Since the start of this year Scentre said its tenants had achieved over $18.4 billion of sales, up 23.6% or $3.5 billion or 23.6%.

And that has helped the group’s finances and leasing activities.

Scentre said it had completed 2,464 lease deals so far this year, including 1,547 renewals and 917 new merchants. “Over 200 new brands have been introduced into the portfolio so far this year.”

And that has meant a huge improvement in rental income:

“During the 3rd quarter, $670 million in rent was collected (at 30 September 2022), representing an increase of $235 million compared to the same period last year. This represents more than 100% of billings.

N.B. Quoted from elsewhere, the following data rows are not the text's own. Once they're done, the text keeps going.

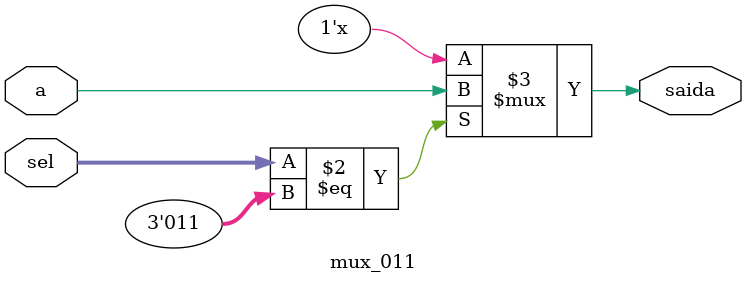
<source format=v>
module mux_011 (a, sel, saida);
	input a;
	input [2:0] sel;
	output reg saida;
	
	always @ (sel)
		if(sel == 3'b011)
			saida <= a;
endmodule
</source>
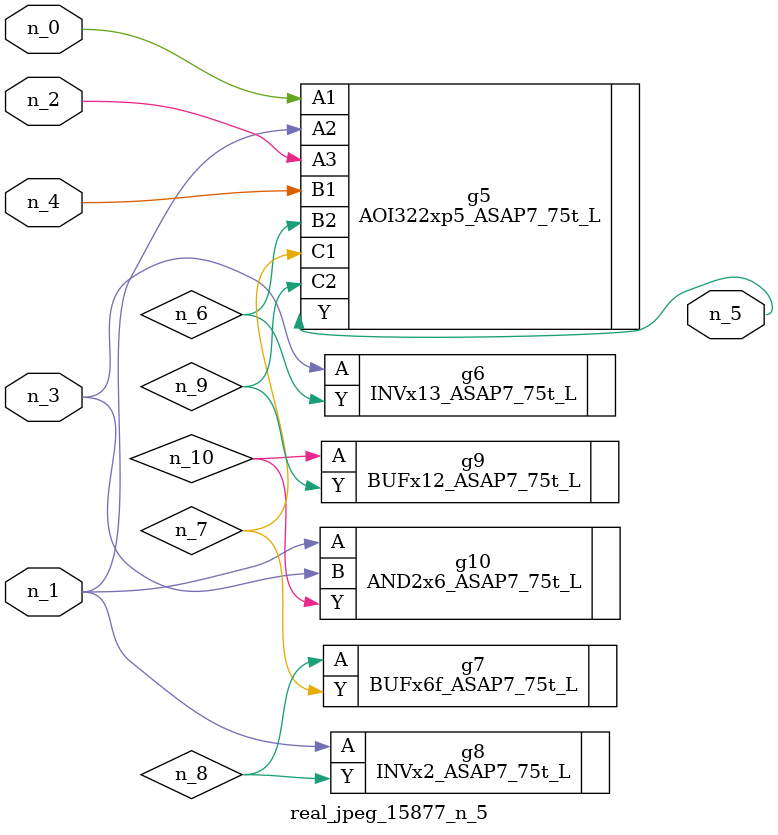
<source format=v>
module real_jpeg_15877_n_5 (n_4, n_0, n_1, n_2, n_3, n_5);

input n_4;
input n_0;
input n_1;
input n_2;
input n_3;

output n_5;

wire n_8;
wire n_6;
wire n_7;
wire n_10;
wire n_9;

AOI322xp5_ASAP7_75t_L g5 ( 
.A1(n_0),
.A2(n_1),
.A3(n_2),
.B1(n_4),
.B2(n_6),
.C1(n_7),
.C2(n_9),
.Y(n_5)
);

INVx2_ASAP7_75t_L g8 ( 
.A(n_1),
.Y(n_8)
);

AND2x6_ASAP7_75t_L g10 ( 
.A(n_1),
.B(n_3),
.Y(n_10)
);

INVx13_ASAP7_75t_L g6 ( 
.A(n_3),
.Y(n_6)
);

BUFx6f_ASAP7_75t_L g7 ( 
.A(n_8),
.Y(n_7)
);

BUFx12_ASAP7_75t_L g9 ( 
.A(n_10),
.Y(n_9)
);


endmodule
</source>
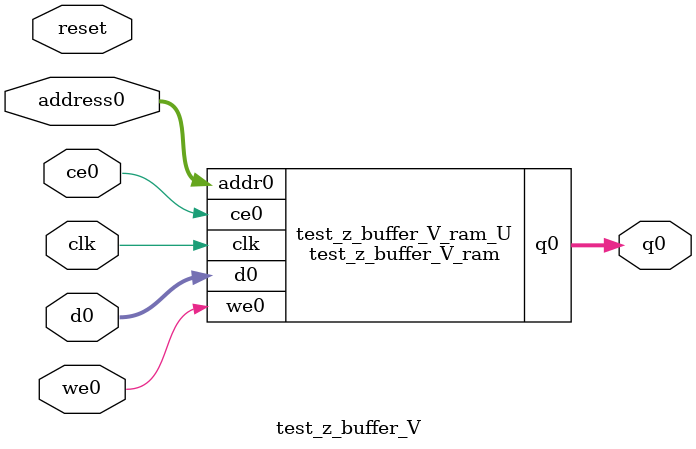
<source format=v>
`timescale 1 ns / 1 ps
module test_z_buffer_V_ram (addr0, ce0, d0, we0, q0,  clk);

parameter DWIDTH = 32;
parameter AWIDTH = 16;
parameter MEM_SIZE = 65536;

input[AWIDTH-1:0] addr0;
input ce0;
input[DWIDTH-1:0] d0;
input we0;
output reg[DWIDTH-1:0] q0;
input clk;

(* ram_style = "block" *)reg [DWIDTH-1:0] ram[0:MEM_SIZE-1];




always @(posedge clk)  
begin 
    if (ce0) begin
        if (we0) 
            ram[addr0] <= d0; 
        q0 <= ram[addr0];
    end
end


endmodule

`timescale 1 ns / 1 ps
module test_z_buffer_V(
    reset,
    clk,
    address0,
    ce0,
    we0,
    d0,
    q0);

parameter DataWidth = 32'd32;
parameter AddressRange = 32'd65536;
parameter AddressWidth = 32'd16;
input reset;
input clk;
input[AddressWidth - 1:0] address0;
input ce0;
input we0;
input[DataWidth - 1:0] d0;
output[DataWidth - 1:0] q0;



test_z_buffer_V_ram test_z_buffer_V_ram_U(
    .clk( clk ),
    .addr0( address0 ),
    .ce0( ce0 ),
    .we0( we0 ),
    .d0( d0 ),
    .q0( q0 ));

endmodule


</source>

“Over $1.92 billion in rent has been collected to 30 September 2022, an increase of $285 million compared to the same period last year and represents more than 100% of billings.”

And this performance saw the group reaffirm 2022 guidance for Funds From Operations “to be above 19.0 cents a security for 2022, representing more than 14.2% growth for the year.”

Distributions are expected to be  up at least 5.3% at least 15.0 cents a security for the year to December.

Scentre securities ended steady at $2.90.